Le secrétaire général du ministère de la santé, Dr Moctar Ould Handé, a supervisé mercredi à l’hôpital de la mère et de l’enfant à Nouakchott, la cérémonie commémorative de la journée internationale pour l’élimination des fistules obstétricales, organisée par son département en collaboration avec l’UNFPA.
Cette journée vient en appui au plaidoyer en faveur du traitement et de la prévention des fistules obstétricales ainsi que leur prise en charge, en plus d’une prise de conscience des risques de cette maladie à tous les niveaux.
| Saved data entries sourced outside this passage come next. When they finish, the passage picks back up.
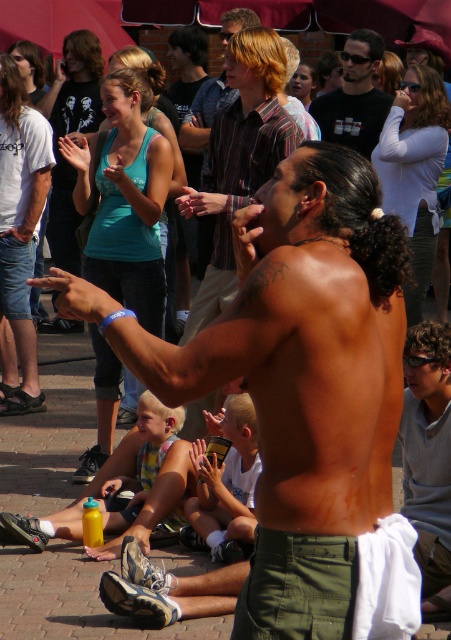
Question: Which object is closer to the camera taking this photo?

Choices:
 (A) black t-shirt at center
 (B) matte gray shirt at center
 (C) shiny skin at center

Answer: (C)

Question: Does shiny skin at center appear under black t-shirt at center?

Choices:
 (A) yes
 (B) no

Answer: (A)

Question: Can you confirm if shiny skin at center is positioned below matte gray shirt at center?

Choices:
 (A) yes
 (B) no

Answer: (B)

Question: Which point is closer to the camera?

Choices:
 (A) matte gray shirt at center
 (B) black t-shirt at center

Answer: (A)

Question: Is shiny skin at center to the right of black t-shirt at center from the viewer's perspective?

Choices:
 (A) no
 (B) yes

Answer: (A)

Question: Which object is closer to the camera taking this photo?

Choices:
 (A) black t-shirt at center
 (B) matte gray shirt at center

Answer: (B)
” La santé occupe une place prioritaire dans les préoccupations quotidiennes de nos citoyens. Pour cette raison, elle constitue une priorité absolue pour les pouvoirs publics, ” a dit le secrétaire général dans son mot d’ouverture.
Il a ajouté que les fistules obstétricales font parties des pathologies qui provoquent le plus de handicaps chez la femme et la fille, en raison de la gestation prolongée ou de l’accouchement difficile sans assistance médicale ” d’où des souffrance au cours de la période de la quarantaine qui pourrait parfois conduire à l’exclusion de la femme de son environnement social ,” a-t-il dit.
Ould Handé a précisé également que dans ce cadre, la stratégie nationale pour le développement sanitaire contribuera à créer un climat propice à l’élimination des fistules obstétricales ainsi qu’à augmenter et à assurer les soins de maternité pour permettre de réduire ces pathologies ainsi que pour redynamiser les centres de prise en charge médicale et chirurgicale sur toute l’étendue du territoire national en plus de leur équipement.
” Cette stratégie jouera aussi un rôle dans la mobilisation et la sensibilisation sur les facteurs à risques des fistules obstétricales comme le mariage et la grossesse prématurés, l’accouchement à domicile, la gestation prolongée, l’accouchement difficile avec l’amélioration des fonctions sanitaires de dépistage précoce et l’orientation des patientes vers les centres de prise en charge appropriés, ” a-t-il ajouté.
Prenant à son tour la parole, le secrétaire général adjoint de l’organisation des Nations Unies et directeur exécutif du UNFPA Dr Babatunde Osotimehin, a indiqué dans son intervention que le Fonds et l’OMS estiment la prévalence des femmes souffrant de ce mal à 2 millions de par le monde dont une bonne partie au sud du Sahara où l’incidence (nouveaux cas) actuelle semble de 50.000 à 100.000 cas par an, soulignant que leur fréquence restera encore élevée compte tenu de la faible couverture sanitaire des pays sous médicalisés.
” Pour célébrer le 10ième anniversaire du lancement de la campagne, il a été institué par les Nations Unies une journée internationale pour en finir avec les fistules obstétricales ” a-t-il rappelé, précisant que pour faire face à ce fléau qui est un problème majeur, le UNFPA en collaboration avec ses partenaires ont lancé en 2013 une campagne mondiale pour éliminer les fistules dans le but de rendre la fistule obstétricale aussi rare dans les pays en développement, soulignant que cette campagne s’articule autour de 3 axes dont la prévention, la prise en charge chirurgicale et la réinsertion.
Notons par ailleurs qu’un accord d’appui à l’initiative d’élimination des fistules obstétricales a été signé au cours de cette journée internationale entre le ministère de la santé, les départements concernés, les partenaires et les Ongs actives dans le domaine.
Les participants ont suivi également un documentaire présentant l’expérience mauritanienne dans le domaine de l’élimination des fistules obstétricales.